Mountains mountains everywhere
Australians have a very loose definition for mountains. This is mainly because as the oldest planet on earth Australia’s mountains have all worn down to the point that most countries would just call them large hills. But where Australia’s mountains may lack height they more than make up for in deep gorges, long waterfalls, sweeping views and even glacial lakes. And in two recent successive weekends we explored and conquered the two main ranges in Australia.
The Australia Day long weekend is usually a time for families and friends, backyard barbeques, swims in the pool, an extra beer or two. But Julie and I took the opportunity to drive up to the Blue Mountains just west of Sydney and spend three full days exploring new nooks and crannies of this dramatic range that is so easily accessible but frequently forgotten by busy Sydney-siders.

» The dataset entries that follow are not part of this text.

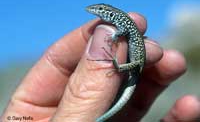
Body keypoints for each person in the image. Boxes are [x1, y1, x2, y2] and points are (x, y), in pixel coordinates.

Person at [1, 13, 198, 122]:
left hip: (135, 62)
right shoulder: (120, 21)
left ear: (107, 13)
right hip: (134, 58)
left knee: (135, 67)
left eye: (98, 11)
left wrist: (114, 44)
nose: (95, 12)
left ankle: (118, 68)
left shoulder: (122, 22)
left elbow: (124, 31)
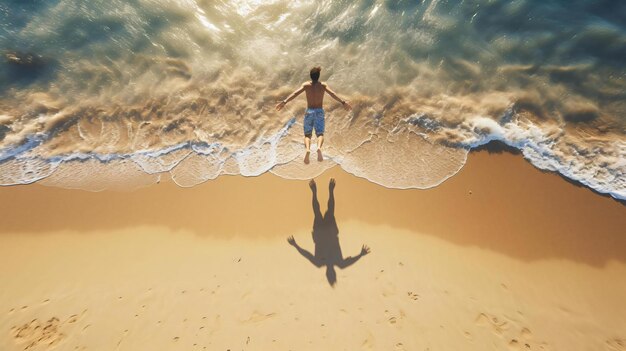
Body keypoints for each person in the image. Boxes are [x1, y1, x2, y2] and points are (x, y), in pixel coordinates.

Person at [287, 178, 370, 286]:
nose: (330, 272)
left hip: (321, 232)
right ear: (333, 273)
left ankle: (316, 191)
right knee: (328, 211)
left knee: (318, 212)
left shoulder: (320, 263)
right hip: (328, 231)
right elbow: (351, 261)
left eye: (330, 274)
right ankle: (329, 190)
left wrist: (295, 245)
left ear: (327, 273)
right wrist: (361, 254)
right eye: (332, 274)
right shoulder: (339, 263)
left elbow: (306, 255)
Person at [275, 66, 352, 164]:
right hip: (319, 111)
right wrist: (343, 102)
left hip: (309, 111)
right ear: (319, 76)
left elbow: (295, 94)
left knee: (307, 135)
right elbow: (332, 94)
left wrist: (284, 101)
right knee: (320, 133)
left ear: (310, 76)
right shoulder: (323, 86)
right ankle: (319, 148)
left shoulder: (306, 85)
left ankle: (308, 149)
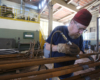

The most significant feature of the Blue Mountains are the high cliff-like escarpments and deep gorges that have formed over millions of years and create such spectacular viewpoints and inaccessible valleys. We wanted to explore a few of the lesser known trails, including those that make the long descent – and inevitable ascent – down into the bottom of the gorges. And along the way we saw some excellent Aboriginal rock art, crossed under and over beautiful high waterfalls, clung to narrow ledges on steep cliffs and climbed some dramatic staircases carved into the soft limestone.
We were exhausted after our three days of exploring these mountains but we also felt that familiar strong magnet pulling us back to the bush. Before we had returned home we had already begun planning our return trip with more long and challenging walks, more beautiful sweeping views and more great experiences.
But coincidence is a wonderful thing. As it happened, the following weekend Carl and Anna were planning a trip down to the Snowy Mountains, the largest and highest of Australia’s ranges which straddle the New South Wales – Victoria border. The Snowys are where all Australia’s ski resort are, where the country’s highest peaks are and where backpackers love to strut their stuff.
Anna, Carl and I had proven our team credentials when we trekked to Everest Base Camp in 2012. That journey begins on our blog at https://www.ourpangaea.net/?p=1741. So it seemed natural for the three of us to team up again for a strenuous two day high altitude backpacking trip which saw us bag the two highest mountains of Australia, see all five of Australia’s glacial lakes, twice cross one of Australia’s most iconic rivers and absorb some of the most beautiful above-the-tree-line scenery imaginable.
The beautiful snow gums and road ends at Charlotte Pass at 1,835 metres (6,020 feet). From there we followed a long broad circular track along the ridge line that defines Australia’s highest mountains, a trail of about 37 kilometres. Eons ago huge glaciers crossed this land, permanently shaping and scarring the terrain we see today. The most obvious remnant of these bygone days are the beautiful glacial lakes that still sparkle blue in the mountain sunshine. But our main target for the weekend was to climb Mt. Kosciuszko, Australia’s highest at 2,228 metres (7,310 feet) and for good measure knock off Mt. Townsend, Australia’s second highest mountain at 2,209 metres (7,247 feet).
As it turned out, the track up to the top of Mt. Townsend was quite a challenging scramble and we rewarded ourselves by camping in a grassy saddle near its summit. From this lofty site, which must be the highest possible camping sight in Australia, we had magnificent views of the valleys below us and soaked up the beautiful late afternoon sun while we sipped red wine and nibbled on snacks. Yes, you can still have elements of luxury in the most remote of camping spots.
These two fabulous weekends prove you don’t have to be in the Himalayas, the Alps or the Andes to enjoy stunning mountain scenery, stretch your legs (and your lungs) and get away from the chaos of a big city. Some of the greatest travel pleasures are right in our back yard and there’s plenty more to come in the future.